Yes, Colombia's Uribe Is a Narco

This story erupted more than two weeks ago - when the Narco News School of Authentic Journalism was assembling in Bolivia - but it deserves a mention and a link here on The Narcosphere.

After all, it was two years ago that Narco News exposed then-candidate for president in Colombia, Alvaro Uribe, as a narco-candidate. Uribe won the presidency, and the Commercial Media gave the now narco-president and friend of the Bush administration a free ride.

Newsweek reporter Joe Contreras recently got hold of a declassified U.S. Department of Defense memo that confirms the same... Newsweek reported:

In September 1991 the U.S. Department of Defense compiled a list of individuals believed to be associated with Colombia's notorious Medellin drug cartel.
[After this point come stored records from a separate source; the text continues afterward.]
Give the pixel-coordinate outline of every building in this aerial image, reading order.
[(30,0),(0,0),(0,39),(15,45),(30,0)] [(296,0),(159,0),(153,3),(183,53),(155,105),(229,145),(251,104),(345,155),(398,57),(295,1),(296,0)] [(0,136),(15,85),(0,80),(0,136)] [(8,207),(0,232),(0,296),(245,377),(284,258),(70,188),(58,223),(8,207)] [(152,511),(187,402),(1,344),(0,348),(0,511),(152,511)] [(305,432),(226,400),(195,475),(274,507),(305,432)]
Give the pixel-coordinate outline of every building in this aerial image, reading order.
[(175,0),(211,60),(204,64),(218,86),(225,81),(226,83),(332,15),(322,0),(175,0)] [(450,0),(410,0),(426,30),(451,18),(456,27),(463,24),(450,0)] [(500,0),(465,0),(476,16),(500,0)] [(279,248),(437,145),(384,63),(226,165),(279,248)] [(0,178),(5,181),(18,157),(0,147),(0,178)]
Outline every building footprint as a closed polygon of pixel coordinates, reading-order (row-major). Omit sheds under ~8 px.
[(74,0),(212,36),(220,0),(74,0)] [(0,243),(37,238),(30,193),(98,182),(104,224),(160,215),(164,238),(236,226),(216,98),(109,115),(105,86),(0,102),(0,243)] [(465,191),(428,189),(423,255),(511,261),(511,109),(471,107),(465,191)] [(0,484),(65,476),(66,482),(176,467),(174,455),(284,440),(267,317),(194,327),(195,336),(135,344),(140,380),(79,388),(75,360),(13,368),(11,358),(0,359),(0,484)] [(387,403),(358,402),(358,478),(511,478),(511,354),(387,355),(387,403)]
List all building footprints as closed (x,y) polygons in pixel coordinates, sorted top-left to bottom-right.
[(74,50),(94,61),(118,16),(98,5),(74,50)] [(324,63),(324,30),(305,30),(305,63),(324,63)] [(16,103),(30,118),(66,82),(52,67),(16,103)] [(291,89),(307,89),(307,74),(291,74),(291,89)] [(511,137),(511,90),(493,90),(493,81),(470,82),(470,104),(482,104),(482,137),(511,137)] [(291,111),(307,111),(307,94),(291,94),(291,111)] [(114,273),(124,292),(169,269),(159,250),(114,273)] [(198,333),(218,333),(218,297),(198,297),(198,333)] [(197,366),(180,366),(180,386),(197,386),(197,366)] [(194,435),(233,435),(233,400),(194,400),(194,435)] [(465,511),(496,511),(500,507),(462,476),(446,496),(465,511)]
There are 106 names on the newly declassified intelligence document, and they read like a who's who of thugs, assassins, midlevel traffickers and crooked attorneys. The cartel's ruthless kingpin, Pablo Escobar, was prominent on the list, of course, along with the former Panamanian dictator Gen. Manuel Antonio Noriega. But the real head turner is item No. 82, which reads as follows:

"Alvaro Uribe Velez—a Colombian politician and senator dedicated to collaboration with the Medellin cartel at high government levels. Uribe was linked to a business involved in narcotics activities in the U.S.... Uribe has worked for the Medellin cartel and is a close personal friend of Pablo Escobar Gaviria."

The Pentagon report portrays Uribe in a light sharply at variance with his current image as Washington's main ally in the U.S.-financed war on drugs in South America. But in those days, he was among dozens of Colombian pols who openly opposed the extradition of their drug-trafficking countrymen. Uribe has since changed his views—and, in fact, his government has sent scores of drug traffickers to the United States for prosecution since he took office....

Read the whole thing. This story is still developing.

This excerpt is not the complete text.